Pelaksana tugas Deputi Penindakan dan Eksekusi KPK, Asep Guntur Rahayu, menyebut sejumlah pemilik travel haji dan umrah sudah diperiksa penyidik.
“Selama ini informasinya bahwa ada permintaan dari oknum-oknum di Kementerian Agama itu yang memberikan kuota tersebut, tentang sejumlah uang,” ujar Asep di Gedung Merah Putih KPK, Jakarta Selatan, Rabu (1/10).
Dalih “Uang Percepatan”
Meski belum menyebut nama pejabat yang terlibat, Asep menegaskan modus permintaan uang itu didalihkan sebagai dana percepatan. “Ada yang bilang percepatan dan lain-lain,” katanya.
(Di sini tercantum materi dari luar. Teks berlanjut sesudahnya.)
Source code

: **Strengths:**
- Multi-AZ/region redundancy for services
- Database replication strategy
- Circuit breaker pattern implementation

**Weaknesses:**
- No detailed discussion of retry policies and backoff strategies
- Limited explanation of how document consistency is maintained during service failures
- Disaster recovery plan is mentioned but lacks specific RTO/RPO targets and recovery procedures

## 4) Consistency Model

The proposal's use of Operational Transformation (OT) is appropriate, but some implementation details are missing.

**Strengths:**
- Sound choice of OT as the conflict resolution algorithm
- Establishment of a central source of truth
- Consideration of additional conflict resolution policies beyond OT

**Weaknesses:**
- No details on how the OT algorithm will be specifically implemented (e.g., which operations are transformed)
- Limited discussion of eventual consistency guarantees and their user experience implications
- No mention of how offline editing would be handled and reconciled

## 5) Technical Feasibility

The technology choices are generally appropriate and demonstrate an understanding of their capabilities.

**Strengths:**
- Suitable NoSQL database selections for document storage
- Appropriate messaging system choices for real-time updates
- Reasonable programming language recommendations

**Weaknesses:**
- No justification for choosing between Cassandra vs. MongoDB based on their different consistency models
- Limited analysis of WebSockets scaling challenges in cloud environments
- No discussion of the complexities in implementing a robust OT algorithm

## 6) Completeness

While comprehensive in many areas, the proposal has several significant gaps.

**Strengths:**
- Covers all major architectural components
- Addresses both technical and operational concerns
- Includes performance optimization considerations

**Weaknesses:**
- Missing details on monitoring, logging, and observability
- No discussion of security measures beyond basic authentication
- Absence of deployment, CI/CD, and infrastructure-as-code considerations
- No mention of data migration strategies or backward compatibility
Menurut Asep, para pihak swasta yang dipanggil KPK masih berstatus saksi. Namun, dari pemeriksaan diketahui sebagian di antaranya memang menyerahkan uang kepada pejabat di Kemenag.
Kasus ini bermula dari tambahan 20 ribu kuota haji yang diberikan Pemerintah Arab Saudi. Aturan jelas mengamanatkan pembagian: 92 persen untuk haji reguler dan 8 persen untuk haji khusus.
Namun, kenyataannya kuota justru dibagi rata, masing-masing 50 persen untuk reguler dan khusus. Praktik inilah yang disebut KPK membuka ruang transaksi gelap antara oknum pejabat dan penyelenggara travel haji.
KPK sejauh ini sudah memeriksa banyak pejabat Kemenag dan juga pengusaha travel umrah. Nama publik yang ikut dimintai keterangan antara lain Ustaz Khalid Basalamah.
Selain itu, mantan Menteri Agama Yaqut Cholil Qoumas juga sudah dua kali diperiksa. Pertama pada 7 Agustus 2025, dan kedua pada 1 September 2025.